*Recorded data*
* * * * * * * * *

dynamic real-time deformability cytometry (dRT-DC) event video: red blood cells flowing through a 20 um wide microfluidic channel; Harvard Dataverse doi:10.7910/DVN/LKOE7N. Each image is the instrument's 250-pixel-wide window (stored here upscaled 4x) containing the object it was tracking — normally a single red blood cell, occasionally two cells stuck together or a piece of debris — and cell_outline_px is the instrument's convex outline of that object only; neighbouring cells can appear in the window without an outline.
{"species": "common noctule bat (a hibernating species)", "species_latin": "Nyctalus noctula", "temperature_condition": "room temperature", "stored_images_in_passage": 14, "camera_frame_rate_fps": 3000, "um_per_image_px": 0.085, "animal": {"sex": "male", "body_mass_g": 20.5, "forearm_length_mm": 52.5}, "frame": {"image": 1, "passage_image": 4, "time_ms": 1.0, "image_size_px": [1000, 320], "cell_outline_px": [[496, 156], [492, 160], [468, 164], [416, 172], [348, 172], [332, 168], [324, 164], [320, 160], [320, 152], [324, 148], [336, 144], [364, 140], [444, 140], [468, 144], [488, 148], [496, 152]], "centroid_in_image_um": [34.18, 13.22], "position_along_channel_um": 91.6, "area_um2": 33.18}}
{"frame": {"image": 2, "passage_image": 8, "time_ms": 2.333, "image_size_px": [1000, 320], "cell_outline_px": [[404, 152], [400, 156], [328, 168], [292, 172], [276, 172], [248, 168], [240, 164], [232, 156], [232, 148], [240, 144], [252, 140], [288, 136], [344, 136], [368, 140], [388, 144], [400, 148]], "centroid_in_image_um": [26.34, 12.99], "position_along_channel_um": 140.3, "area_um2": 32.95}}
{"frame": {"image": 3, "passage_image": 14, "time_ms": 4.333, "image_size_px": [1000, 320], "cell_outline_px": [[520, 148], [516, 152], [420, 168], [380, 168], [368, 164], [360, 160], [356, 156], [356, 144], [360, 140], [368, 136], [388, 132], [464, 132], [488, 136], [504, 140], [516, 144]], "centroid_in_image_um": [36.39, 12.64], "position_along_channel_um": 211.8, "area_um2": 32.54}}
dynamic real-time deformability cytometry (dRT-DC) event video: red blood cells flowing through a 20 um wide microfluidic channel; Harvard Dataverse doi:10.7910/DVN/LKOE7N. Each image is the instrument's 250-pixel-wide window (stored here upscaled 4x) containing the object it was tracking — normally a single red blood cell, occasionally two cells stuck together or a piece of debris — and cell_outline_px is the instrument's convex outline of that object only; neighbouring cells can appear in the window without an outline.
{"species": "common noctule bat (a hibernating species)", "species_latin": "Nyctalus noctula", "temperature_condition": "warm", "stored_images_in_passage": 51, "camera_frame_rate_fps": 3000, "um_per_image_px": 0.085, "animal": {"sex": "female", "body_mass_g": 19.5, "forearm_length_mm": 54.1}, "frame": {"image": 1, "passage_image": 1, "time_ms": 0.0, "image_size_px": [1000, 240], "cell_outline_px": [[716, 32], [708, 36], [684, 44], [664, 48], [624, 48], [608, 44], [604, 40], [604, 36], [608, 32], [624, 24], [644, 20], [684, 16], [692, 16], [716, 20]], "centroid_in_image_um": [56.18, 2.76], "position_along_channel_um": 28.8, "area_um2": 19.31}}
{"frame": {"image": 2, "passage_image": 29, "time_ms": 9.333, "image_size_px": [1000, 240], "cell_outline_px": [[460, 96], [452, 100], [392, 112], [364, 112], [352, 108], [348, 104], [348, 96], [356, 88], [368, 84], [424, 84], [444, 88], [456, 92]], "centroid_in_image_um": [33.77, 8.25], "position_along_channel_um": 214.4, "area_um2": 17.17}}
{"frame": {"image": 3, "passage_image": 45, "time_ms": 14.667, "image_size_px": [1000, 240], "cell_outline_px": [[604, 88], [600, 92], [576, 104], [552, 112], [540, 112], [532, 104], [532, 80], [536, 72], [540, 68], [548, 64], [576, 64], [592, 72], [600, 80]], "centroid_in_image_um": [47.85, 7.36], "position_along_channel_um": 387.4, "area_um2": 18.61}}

* * * * * * * * *

*Your task*
Above are the records; retype them all without a single difference.

*Complete response*
dynamic real-time deformability cytometry (dRT-DC) event video: red blood cells flowing through a 20 um wide microfluidic channel; Harvard Dataverse doi:10.7910/DVN/LKOE7N. Each image is the instrument's 250-pixel-wide window (stored here upscaled 4x) containing the object it was tracking — normally a single red blood cell, occasionally two cells stuck together or a piece of debris — and cell_outline_px is the instrument's convex outline of that object only; neighbouring cells can appear in the window without an outline.
{"species": "common noctule bat (a hibernating species)", "species_latin": "Nyctalus noctula", "temperature_condition": "room temperature", "stored_images_in_passage": 14, "camera_frame_rate_fps": 3000, "um_per_image_px": 0.085, "animal": {"sex": "male", "body_mass_g": 20.5, "forearm_length_mm": 52.5}, "frame": {"image": 1, "passage_image": 4, "time_ms": 1.0, "image_size_px": [1000, 320], "cell_outline_px": [[496, 156], [492, 160], [468, 164], [416, 172], [348, 172], [332, 168], [324, 164], [320, 160], [320, 152], [324, 148], [336, 144], [364, 140], [444, 140], [468, 144], [488, 148], [496, 152]], "centroid_in_image_um": [34.18, 13.22], "position_along_channel_um": 91.6, "area_um2": 33.18}}
{"frame": {"image": 2, "passage_image": 8, "time_ms": 2.333, "image_size_px": [1000, 320], "cell_outline_px": [[404, 152], [400, 156], [328, 168], [292, 172], [276, 172], [248, 168], [240, 164], [232, 156], [232, 148], [240, 144], [252, 140], [288, 136], [344, 136], [368, 140], [388, 144], [400, 148]], "centroid_in_image_um": [26.34, 12.99], "position_along_channel_um": 140.3, "area_um2": 32.95}}
{"frame": {"image": 3, "passage_image": 14, "time_ms": 4.333, "image_size_px": [1000, 320], "cell_outline_px": [[520, 148], [516, 152], [420, 168], [380, 168], [368, 164], [360, 160], [356, 156], [356, 144], [360, 140], [368, 136], [388, 132], [464, 132], [488, 136], [504, 140], [516, 144]], "centroid_in_image_um": [36.39, 12.64], "position_along_channel_um": 211.8, "area_um2": 32.54}}
dynamic real-time deformability cytometry (dRT-DC) event video: red blood cells flowing through a 20 um wide microfluidic channel; Harvard Dataverse doi:10.7910/DVN/LKOE7N. Each image is the instrument's 250-pixel-wide window (stored here upscaled 4x) containing the object it was tracking — normally a single red blood cell, occasionally two cells stuck together or a piece of debris — and cell_outline_px is the instrument's convex outline of that object only; neighbouring cells can appear in the window without an outline.
{"species": "common noctule bat (a hibernating species)", "species_latin": "Nyctalus noctula", "temperature_condition": "warm", "stored_images_in_passage": 51, "camera_frame_rate_fps": 3000, "um_per_image_px": 0.085, "animal": {"sex": "female", "body_mass_g": 19.5, "forearm_length_mm": 54.1}, "frame": {"image": 1, "passage_image": 1, "time_ms": 0.0, "image_size_px": [1000, 240], "cell_outline_px": [[716, 32], [708, 36], [684, 44], [664, 48], [624, 48], [608, 44], [604, 40], [604, 36], [608, 32], [624, 24], [644, 20], [684, 16], [692, 16], [716, 20]], "centroid_in_image_um": [56.18, 2.76], "position_along_channel_um": 28.8, "area_um2": 19.31}}
{"frame": {"image": 2, "passage_image": 29, "time_ms": 9.333, "image_size_px": [1000, 240], "cell_outline_px": [[460, 96], [452, 100], [392, 112], [364, 112], [352, 108], [348, 104], [348, 96], [356, 88], [368, 84], [424, 84], [444, 88], [456, 92]], "centroid_in_image_um": [33.77, 8.25], "position_along_channel_um": 214.4, "area_um2": 17.17}}
{"frame": {"image": 3, "passage_image": 45, "time_ms": 14.667, "image_size_px": [1000, 240], "cell_outline_px": [[604, 88], [600, 92], [576, 104], [552, 112], [540, 112], [532, 104], [532, 80], [536, 72], [540, 68], [548, 64], [576, 64], [592, 72], [600, 80]], "centroid_in_image_um": [47.85, 7.36], "position_along_channel_um": 387.4, "area_um2": 18.61}}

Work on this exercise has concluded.